[EXERCISE GOAL]: Lay out every line of the items below as a Markdown table with two columns, Row and Line, numbering the rows in order and leaving out blank lines.
━━━━━━━━━━━━━━━━━━━━
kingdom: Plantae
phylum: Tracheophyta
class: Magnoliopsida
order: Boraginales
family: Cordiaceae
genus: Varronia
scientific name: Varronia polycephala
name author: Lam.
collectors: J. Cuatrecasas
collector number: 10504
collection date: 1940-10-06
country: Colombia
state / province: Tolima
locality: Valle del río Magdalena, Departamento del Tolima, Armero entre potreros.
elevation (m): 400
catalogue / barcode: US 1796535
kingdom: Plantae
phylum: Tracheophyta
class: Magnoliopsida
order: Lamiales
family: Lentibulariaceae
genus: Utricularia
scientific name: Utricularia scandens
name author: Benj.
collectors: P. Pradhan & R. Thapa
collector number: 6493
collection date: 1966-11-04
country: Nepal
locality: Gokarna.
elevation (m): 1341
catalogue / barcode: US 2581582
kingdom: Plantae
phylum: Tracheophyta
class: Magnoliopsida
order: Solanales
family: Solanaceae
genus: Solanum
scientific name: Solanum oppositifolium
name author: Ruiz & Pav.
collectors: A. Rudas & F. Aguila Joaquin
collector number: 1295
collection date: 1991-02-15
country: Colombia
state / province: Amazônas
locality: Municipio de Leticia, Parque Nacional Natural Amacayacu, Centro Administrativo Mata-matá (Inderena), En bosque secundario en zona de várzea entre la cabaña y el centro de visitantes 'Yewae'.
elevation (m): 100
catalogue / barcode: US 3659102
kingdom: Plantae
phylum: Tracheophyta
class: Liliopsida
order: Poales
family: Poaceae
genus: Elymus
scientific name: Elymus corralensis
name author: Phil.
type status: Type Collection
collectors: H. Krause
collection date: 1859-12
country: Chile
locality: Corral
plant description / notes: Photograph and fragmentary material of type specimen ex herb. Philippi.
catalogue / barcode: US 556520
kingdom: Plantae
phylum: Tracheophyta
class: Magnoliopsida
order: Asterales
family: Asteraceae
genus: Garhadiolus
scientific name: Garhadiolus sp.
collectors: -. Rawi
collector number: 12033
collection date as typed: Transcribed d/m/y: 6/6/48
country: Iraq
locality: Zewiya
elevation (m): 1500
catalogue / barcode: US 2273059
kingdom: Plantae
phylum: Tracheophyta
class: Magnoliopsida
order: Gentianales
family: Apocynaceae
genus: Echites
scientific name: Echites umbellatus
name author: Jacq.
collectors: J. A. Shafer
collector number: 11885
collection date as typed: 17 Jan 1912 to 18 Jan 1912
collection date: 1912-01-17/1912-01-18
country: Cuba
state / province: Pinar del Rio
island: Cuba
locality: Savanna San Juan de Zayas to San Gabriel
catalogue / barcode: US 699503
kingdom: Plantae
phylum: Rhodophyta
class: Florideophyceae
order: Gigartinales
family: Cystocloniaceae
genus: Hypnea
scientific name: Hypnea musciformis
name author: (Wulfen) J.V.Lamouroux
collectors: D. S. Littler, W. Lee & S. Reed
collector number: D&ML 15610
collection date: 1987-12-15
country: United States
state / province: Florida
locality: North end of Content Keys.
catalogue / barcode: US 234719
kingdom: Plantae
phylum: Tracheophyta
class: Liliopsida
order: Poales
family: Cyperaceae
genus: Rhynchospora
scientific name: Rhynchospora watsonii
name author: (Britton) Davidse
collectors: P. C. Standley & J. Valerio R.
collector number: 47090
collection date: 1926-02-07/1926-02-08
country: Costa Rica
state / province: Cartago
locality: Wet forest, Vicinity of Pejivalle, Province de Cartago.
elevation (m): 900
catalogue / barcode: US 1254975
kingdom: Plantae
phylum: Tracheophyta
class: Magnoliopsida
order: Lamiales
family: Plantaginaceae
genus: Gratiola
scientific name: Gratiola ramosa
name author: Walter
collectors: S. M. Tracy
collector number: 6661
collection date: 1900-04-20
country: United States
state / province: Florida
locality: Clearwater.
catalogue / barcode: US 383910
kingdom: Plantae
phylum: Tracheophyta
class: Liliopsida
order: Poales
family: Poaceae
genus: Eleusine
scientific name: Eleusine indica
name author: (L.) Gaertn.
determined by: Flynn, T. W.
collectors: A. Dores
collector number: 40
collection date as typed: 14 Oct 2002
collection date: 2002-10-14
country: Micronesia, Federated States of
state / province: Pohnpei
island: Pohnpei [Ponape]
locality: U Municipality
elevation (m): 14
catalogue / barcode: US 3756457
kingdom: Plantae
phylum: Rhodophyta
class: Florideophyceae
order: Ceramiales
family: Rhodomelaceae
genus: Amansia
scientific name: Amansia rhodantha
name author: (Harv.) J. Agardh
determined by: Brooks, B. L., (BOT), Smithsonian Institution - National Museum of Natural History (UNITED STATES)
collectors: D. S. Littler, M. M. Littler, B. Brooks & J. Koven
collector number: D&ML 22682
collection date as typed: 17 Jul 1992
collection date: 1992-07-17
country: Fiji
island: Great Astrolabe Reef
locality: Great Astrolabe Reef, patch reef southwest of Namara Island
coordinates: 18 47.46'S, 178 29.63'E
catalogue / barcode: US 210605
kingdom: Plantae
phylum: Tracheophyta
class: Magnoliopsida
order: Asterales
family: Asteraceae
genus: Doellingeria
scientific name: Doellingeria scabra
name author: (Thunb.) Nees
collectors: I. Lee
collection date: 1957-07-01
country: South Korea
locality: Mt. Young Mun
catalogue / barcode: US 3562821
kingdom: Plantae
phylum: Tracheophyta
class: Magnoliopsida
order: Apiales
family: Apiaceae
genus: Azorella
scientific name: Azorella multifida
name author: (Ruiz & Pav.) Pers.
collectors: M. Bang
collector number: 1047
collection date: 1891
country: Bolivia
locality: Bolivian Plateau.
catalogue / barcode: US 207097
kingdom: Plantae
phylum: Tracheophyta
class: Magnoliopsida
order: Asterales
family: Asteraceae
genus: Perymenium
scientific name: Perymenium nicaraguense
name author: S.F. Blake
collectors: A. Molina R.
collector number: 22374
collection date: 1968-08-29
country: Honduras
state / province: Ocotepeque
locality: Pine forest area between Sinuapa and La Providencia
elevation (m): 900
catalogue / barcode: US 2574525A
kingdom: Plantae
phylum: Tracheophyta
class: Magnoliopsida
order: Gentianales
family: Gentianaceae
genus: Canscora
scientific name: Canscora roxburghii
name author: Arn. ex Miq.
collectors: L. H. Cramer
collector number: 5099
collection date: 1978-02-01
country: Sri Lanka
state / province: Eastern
━━━━━━━━━━━━━━━━━━━━
[WRITTEN RESPONSE]:
| Row | Line |
|---|---|
| 1 | kingdom: Plantae |
| 2 | phylum: Tracheophyta |
| 3 | class: Magnoliopsida |
| 4 | order: Boraginales |
| 5 | family: Cordiaceae |
| 6 | genus: Varronia |
| 7 | scientific name: Varronia polycephala |
| 8 | name author: Lam. |
| 9 | collectors: J. Cuatrecasas |
| 10 | collector number: 10504 |
| 11 | collection date: 1940-10-06 |
| 12 | country: Colombia |
| 13 | state / province: Tolima |
| 14 | locality: Valle del río Magdalena, Departamento del Tolima, Armero entre potreros. |
| 15 | elevation (m): 400 |
| 16 | catalogue / barcode: US 1796535 |
| 17 | kingdom: Plantae |
| 18 | phylum: Tracheophyta |
| 19 | class: Magnoliopsida |
| 20 | order: Lamiales |
| 21 | family: Lentibulariaceae |
| 22 | genus: Utricularia |
| 23 | scientific name: Utricularia scandens |
| 24 | name author: Benj. |
| 25 | collectors: P. Pradhan & R. Thapa |
| 26 | collector number: 6493 |
| 27 | collection date: 1966-11-04 |
| 28 | country: Nepal |
| 29 | locality: Gokarna. |
| 30 | elevation (m): 1341 |
| 31 | catalogue / barcode: US 2581582 |
| 32 | kingdom: Plantae |
| 33 | phylum: Tracheophyta |
| 34 | class: Magnoliopsida |
| 35 | order: Solanales |
| 36 | family: Solanaceae |
| 37 | genus: Solanum |
| 38 | scientific name: Solanum oppositifolium |
| 39 | name author: Ruiz & Pav. |
| 40 | collectors: A. Rudas & F. Aguila Joaquin |
| 41 | collector number: 1295 |
| 42 | collection date: 1991-02-15 |
| 43 | country: Colombia |
| 44 | state / province: Amazônas |
| 45 | locality: Municipio de Leticia, Parque Nacional Natural Amacayacu, Centro Administrativo Mata-matá (Inderena), En bosque secundario en zona de várzea entre la cabaña y el centro de visitantes 'Yewae'. |
| 46 | elevation (m): 100 |
| 47 | catalogue / barcode: US 3659102 |
| 48 | kingdom: Plantae |
| 49 | phylum: Tracheophyta |
| 50 | class: Liliopsida |
| 51 | order: Poales |
| 52 | family: Poaceae |
| 53 | genus: Elymus |
| 54 | scientific name: Elymus corralensis |
| 55 | name author: Phil. |
| 56 | type status: Type Collection |
| 57 | collectors: H. Krause |
| 58 | collection date: 1859-12 |
| 59 | country: Chile |
| 60 | locality: Corral |
| 61 | plant description / notes: Photograph and fragmentary material of type specimen ex herb. Philippi. |
| 62 | catalogue / barcode: US 556520 |
| 63 | kingdom: Plantae |
| 64 | phylum: Tracheophyta |
| 65 | class: Magnoliopsida |
| 66 | order: Asterales |
| 67 | family: Asteraceae |
| 68 | genus: Garhadiolus |
| 69 | scientific name: Garhadiolus sp. |
| 70 | collectors: -. Rawi |
| 71 | collector number: 12033 |
| 72 | collection date as typed: Transcribed d/m/y: 6/6/48 |
| 73 | country: Iraq |
| 74 | locality: Zewiya |
| 75 | elevation (m): 1500 |
| 76 | catalogue / barcode: US 2273059 |
| 77 | kingdom: Plantae |
| 78 | phylum: Tracheophyta |
| 79 | class: Magnoliopsida |
| 80 | order: Gentianales |
| 81 | family: Apocynaceae |
| 82 | genus: Echites |
| 83 | scientific name: Echites umbellatus |
| 84 | name author: Jacq. |
| 85 | collectors: J. A. Shafer |
| 86 | collector number: 11885 |
| 87 | collection date as typed: 17 Jan 1912 to 18 Jan 1912 |
| 88 | collection date: 1912-01-17/1912-01-18 |
| 89 | country: Cuba |
| 90 | state / province: Pinar del Rio |
| 91 | island: Cuba |
| 92 | locality: Savanna San Juan de Zayas to San Gabriel |
| 93 | catalogue / barcode: US 699503 |
| 94 | kingdom: Plantae |
| 95 | phylum: Rhodophyta |
| 96 | class: Florideophyceae |
| 97 | order: Gigartinales |
| 98 | family: Cystocloniaceae |
| 99 | genus: Hypnea |
| 100 | scientific name: Hypnea musciformis |
| 101 | name author: (Wulfen) J.V.Lamouroux |
| 102 | collectors: D. S. Littler, W. Lee & S. Reed |
| 103 | collector number: D&ML 15610 |
| 104 | collection date: 1987-12-15 |
| 105 | country: United States |
| 106 | state / province: Florida |
| 107 | locality: North end of Content Keys. |
| 108 | catalogue / barcode: US 234719 |
| 109 | kingdom: Plantae |
| 110 | phylum: Tracheophyta |
| 111 | class: Liliopsida |
| 112 | order: Poales |
| 113 | family: Cyperaceae |
| 114 | genus: Rhynchospora |
| 115 | scientific name: Rhynchospora watsonii |
| 116 | name author: (Britton) Davidse |
| 117 | collectors: P. C. Standley & J. Valerio R. |
| 118 | collector number: 47090 |
| 119 | collection date: 1926-02-07/1926-02-08 |
| 120 | country: Costa Rica |
| 121 | state / province: Cartago |
| 122 | locality: Wet forest, Vicinity of Pejivalle, Province de Cartago. |
| 123 | elevation (m): 900 |
| 124 | catalogue / barcode: US 1254975 |
| 125 | kingdom: Plantae |
| 126 | phylum: Tracheophyta |
| 127 | class: Magnoliopsida |
| 128 | order: Lamiales |
| 129 | family: Plantaginaceae |
| 130 | genus: Gratiola |
| 131 | scientific name: Gratiola ramosa |
| 132 | name author: Walter |
| 133 | collectors: S. M. Tracy |
| 134 | collector number: 6661 |
| 135 | collection date: 1900-04-20 |
| 136 | country: United States |
| 137 | state / province: Florida |
| 138 | locality: Clearwater. |
| 139 | catalogue / barcode: US 383910 |
| 140 | kingdom: Plantae |
| 141 | phylum: Tracheophyta |
| 142 | class: Liliopsida |
| 143 | order: Poales |
| 144 | family: Poaceae |
| 145 | genus: Eleusine |
| 146 | scientific name: Eleusine indica |
| 147 | name author: (L.) Gaertn. |
| 148 | determined by: Flynn, T. W. |
| 149 | collectors: A. Dores |
| 150 | collector number: 40 |
| 151 | collection date as typed: 14 Oct 2002 |
| 152 | collection date: 2002-10-14 |
| 153 | country: Micronesia, Federated States of |
| 154 | state / province: Pohnpei |
| 155 | island: Pohnpei [Ponape] |
| 156 | locality: U Municipality |
| 157 | elevation (m): 14 |
| 158 | catalogue / barcode: US 3756457 |
| 159 | kingdom: Plantae |
| 160 | phylum: Rhodophyta |
| 161 | class: Florideophyceae |
| 162 | order: Ceramiales |
| 163 | family: Rhodomelaceae |
| 164 | genus: Amansia |
| 165 | scientific name: Amansia rhodantha |
| 166 | name author: (Harv.) J. Agardh |
| 167 | determined by: Brooks, B. L., (BOT), Smithsonian Institution - National Museum of Natural History (UNITED STATES) |
| 168 | collectors: D. S. Littler, M. M. Littler, B. Brooks & J. Koven |
| 169 | collector number: D&ML 22682 |
| 170 | collection date as typed: 17 Jul 1992 |
| 171 | collection date: 1992-07-17 |
| 172 | country: Fiji |
| 173 | island: Great Astrolabe Reef |
| 174 | locality: Great Astrolabe Reef, patch reef southwest of Namara Island |
| 175 | coordinates: 18 47.46'S, 178 29.63'E |
| 176 | catalogue / barcode: US 210605 |
| 177 | kingdom: Plantae |
| 178 | phylum: Tracheophyta |
| 179 | class: Magnoliopsida |
| 180 | order: Asterales |
| 181 | family: Asteraceae |
| 182 | genus: Doellingeria |
| 183 | scientific name: Doellingeria scabra |
| 184 | name author: (Thunb.) Nees |
| 185 | collectors: I. Lee |
| 186 | collection date: 1957-07-01 |
| 187 | country: South Korea |
| 188 | locality: Mt. Young Mun |
| 189 | catalogue / barcode: US 3562821 |
| 190 | kingdom: Plantae |
| 191 | phylum: Tracheophyta |
| 192 | class: Magnoliopsida |
| 193 | order: Apiales |
| 194 | family: Apiaceae |
| 195 | genus: Azorella |
| 196 | scientific name: Azorella multifida |
| 197 | name author: (Ruiz & Pav.) Pers. |
| 198 | collectors: M. Bang |
| 199 | collector number: 1047 |
| 200 | collection date: 1891 |
| 201 | country: Bolivia |
| 202 | locality: Bolivian Plateau. |
| 203 | catalogue / barcode: US 207097 |
| 204 | kingdom: Plantae |
| 205 | phylum: Tracheophyta |
| 206 | class: Magnoliopsida |
| 207 | order: Asterales |
| 208 | family: Asteraceae |
| 209 | genus: Perymenium |
| 210 | scientific name: Perymenium nicaraguense |
| 211 | name author: S.F. Blake |
| 212 | collectors: A. Molina R. |
| 213 | collector number: 22374 |
| 214 | collection date: 1968-08-29 |
| 215 | country: Honduras |
| 216 | state / province: Ocotepeque |
| 217 | locality: Pine forest area between Sinuapa and La Providencia |
| 218 | elevation (m): 900 |
| 219 | catalogue / barcode: US 2574525A |
| 220 | kingdom: Plantae |
| 221 | phylum: Tracheophyta |
| 222 | class: Magnoliopsida |
| 223 | order: Gentianales |
| 224 | family: Gentianaceae |
| 225 | genus: Canscora |
| 226 | scientific name: Canscora roxburghii |
| 227 | name author: Arn. ex Miq. |
| 228 | collectors: L. H. Cramer |
| 229 | collector number: 5099 |
| 230 | collection date: 1978-02-01 |
| 231 | country: Sri Lanka |
| 232 | state / province: Eastern |